But she was just one patient, which left one question unanswered: Could this case hold the key to new ways to prevent Alzheimer’s? Or was she a one-off?
According to a study published Wednesday, New England Journal of MedicineThe researchers reported that 27 people from the same large Colombian family who also had a genetic risk for Alzheimer’s disease and carried one copy of the Christchurch gene, and that cognitive decline was delayed by about five years in this particular group, suggesting that drugs that mimic the gene may have a similar effect.

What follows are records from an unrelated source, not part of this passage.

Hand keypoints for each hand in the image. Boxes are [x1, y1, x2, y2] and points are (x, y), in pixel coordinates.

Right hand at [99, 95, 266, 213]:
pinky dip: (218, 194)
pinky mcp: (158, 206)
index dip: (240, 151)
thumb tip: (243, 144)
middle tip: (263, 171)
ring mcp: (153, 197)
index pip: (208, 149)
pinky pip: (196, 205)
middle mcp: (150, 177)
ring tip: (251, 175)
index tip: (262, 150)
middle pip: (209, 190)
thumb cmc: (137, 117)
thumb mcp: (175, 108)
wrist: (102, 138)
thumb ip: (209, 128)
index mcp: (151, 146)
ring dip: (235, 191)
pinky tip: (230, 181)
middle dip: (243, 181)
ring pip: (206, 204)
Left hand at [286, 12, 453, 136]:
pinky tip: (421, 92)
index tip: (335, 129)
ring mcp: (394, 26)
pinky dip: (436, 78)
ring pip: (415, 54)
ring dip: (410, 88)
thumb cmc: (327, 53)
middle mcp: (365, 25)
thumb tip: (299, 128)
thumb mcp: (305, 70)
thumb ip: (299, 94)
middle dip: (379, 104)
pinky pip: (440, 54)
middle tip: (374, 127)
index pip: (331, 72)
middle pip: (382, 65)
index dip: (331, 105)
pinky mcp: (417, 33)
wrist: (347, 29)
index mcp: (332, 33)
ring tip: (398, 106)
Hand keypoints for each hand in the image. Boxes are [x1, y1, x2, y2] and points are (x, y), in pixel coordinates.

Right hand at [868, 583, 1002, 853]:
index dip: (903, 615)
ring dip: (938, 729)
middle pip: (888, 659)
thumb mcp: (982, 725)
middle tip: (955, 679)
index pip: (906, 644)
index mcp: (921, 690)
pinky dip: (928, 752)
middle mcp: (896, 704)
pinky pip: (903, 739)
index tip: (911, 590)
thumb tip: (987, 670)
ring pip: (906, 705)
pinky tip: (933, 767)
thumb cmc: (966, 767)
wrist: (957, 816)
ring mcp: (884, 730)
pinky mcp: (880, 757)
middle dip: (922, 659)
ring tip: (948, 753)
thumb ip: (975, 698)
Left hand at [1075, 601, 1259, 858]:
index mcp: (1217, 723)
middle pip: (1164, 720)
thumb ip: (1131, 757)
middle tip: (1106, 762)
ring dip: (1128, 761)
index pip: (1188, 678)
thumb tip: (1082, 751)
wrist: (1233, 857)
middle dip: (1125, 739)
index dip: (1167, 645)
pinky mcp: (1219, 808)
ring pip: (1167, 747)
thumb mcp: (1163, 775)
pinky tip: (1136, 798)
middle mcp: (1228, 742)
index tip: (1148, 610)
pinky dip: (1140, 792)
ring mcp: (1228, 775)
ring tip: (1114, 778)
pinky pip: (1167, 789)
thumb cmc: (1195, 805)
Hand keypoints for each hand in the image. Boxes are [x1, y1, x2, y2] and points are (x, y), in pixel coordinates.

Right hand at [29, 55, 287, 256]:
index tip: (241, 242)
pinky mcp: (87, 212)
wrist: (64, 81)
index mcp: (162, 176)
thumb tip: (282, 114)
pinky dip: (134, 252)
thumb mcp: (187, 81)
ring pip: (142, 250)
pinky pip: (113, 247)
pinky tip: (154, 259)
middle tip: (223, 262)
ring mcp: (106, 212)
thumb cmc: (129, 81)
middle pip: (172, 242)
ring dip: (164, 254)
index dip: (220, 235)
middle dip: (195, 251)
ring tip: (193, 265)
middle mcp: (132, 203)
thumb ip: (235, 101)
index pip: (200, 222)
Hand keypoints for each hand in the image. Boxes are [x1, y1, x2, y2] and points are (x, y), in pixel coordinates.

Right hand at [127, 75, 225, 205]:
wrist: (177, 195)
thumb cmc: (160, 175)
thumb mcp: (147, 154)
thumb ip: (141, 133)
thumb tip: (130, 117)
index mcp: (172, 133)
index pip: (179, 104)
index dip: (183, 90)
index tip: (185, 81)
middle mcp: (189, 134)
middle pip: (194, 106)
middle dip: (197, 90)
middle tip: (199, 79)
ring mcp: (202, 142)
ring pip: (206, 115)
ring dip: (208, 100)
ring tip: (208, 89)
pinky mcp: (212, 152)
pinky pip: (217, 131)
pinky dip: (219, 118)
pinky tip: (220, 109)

“In medicine, we’re taught to be careful not to draw too many conclusions from one patient,” says co-author Joseph F. Arboleda Velásquez, an associate scientist at Massachusetts Eye and Otolaryngology in Boston. The study concluded: “It may have to do with what she ate, or didn’t eat. It may have to do with the water in her home. The fact that we found 27 people, some of whom lived in urban areas and some in rural areas, increases our confidence in the findings and shows that the results are replicable.”
Key insights from low-dose protection
Francisco Lopera, a neurologist at the University of Antioquia in Medellín, Colombia, began treating patients with a progressive, genetic form of Alzheimer’s disease 40 years ago.
Cognitive impairment began in the mid-40s, full-blown dementia developed by age 50, and the patient died in his 60s. Researchers have traced the cause of the disease to a mutation in the presenilin 1 gene, and it is now known that approximately 1,200 members of a large family are affected.
Piedrahita de Villegas has shown scientists that it’s possible to defy this dire genetic fate, but for exceptional patients to translate into broader medical insights, scientists need confirmation that the genes produce beneficial effects and can have the same effect in others.
People have two copies of the APOE gene, one inherited from each parent, and having two copies of the Christ Church version, as Piedrahita de Villegas did, is “rare, extremely rare,” says Yakiel T. Quiroz, a clinical neuropsychologist at Massachusetts General Hospital, so researchers began looking for people who had just one.
A man with an Alzheimer’s risk mutation and a copy of the Christchurch gene provided the first clue. When he was diagnosed with mild cognitive impairment at age 51, brain imaging showed that his brain He had elevated levels of plaques of the beta-amyloid protein, a telltale sign of Alzheimer’s disease, but intriguingly, he had limited tangles of another Alzheimer’s-associated protein called tau, and developed mild dementia at age 54, many years later than expected.
“This was a signal that having one copy might have been protective,” Quiroz said. The team found 26 patients with this genetic makeup. Not all of them developed cognitive impairment, but those who did had delayed symptoms, starting five years later than patients without Christchurch. Dementia onset was also delayed by four years.
The discovery that one copy of the Christchurch gene provides some protection is a ray of hope for scientists working to develop a treatment. Requiring two copies could make the bar for any new drug prohibitively high: it would have to be extremely effective to have any effect. But the fact that smaller amounts of the gene can prevent the disease from developing is a good sign, suggesting that mimicking even part of how the Christchurch gene works might be effective.
“This is really an important study and the results are very meaningful,” said Yadong Fan, director of the Center for Translational Advancement at the Gladstone Institutes, an independent biomedical research organization based in San Francisco. His lab, which was not involved in the study, last year Christchurch Mutation The technique has been shown to work in mice prone to Alzheimer’s and in human brain cells in a dish, but he noted that there has been a significant knowledge gap about how it might affect people in the real world.
Rare patients pave the way for new treatments
For years, Alzheimer’s research has focused on removing the sticky amyloid plaques that build up in the brain. Some treatments have been successful, but a cure is far from possible. New research points to the potential of a different biological target: drugs that mimic the rare Christchurch variant of the APOE gene.
John Hardy, a neurogeneticist at the UK Dementia Institute at University College London, said drug companies have not been very enthusiastic about APOE because it is a difficult target, but that is changing.
“Interest is growing and this discovery is part of the reason why,” Hardy said in an email.
As a next step, the researchers Experimental antibody drugs When the Christchurch-mimicking drug was administered to mice genetically engineered to develop hallmarks of Alzheimer’s disease, the researchers found that it reduced the buildup of tangles of the tau protein — a sign that the mice were on the right track.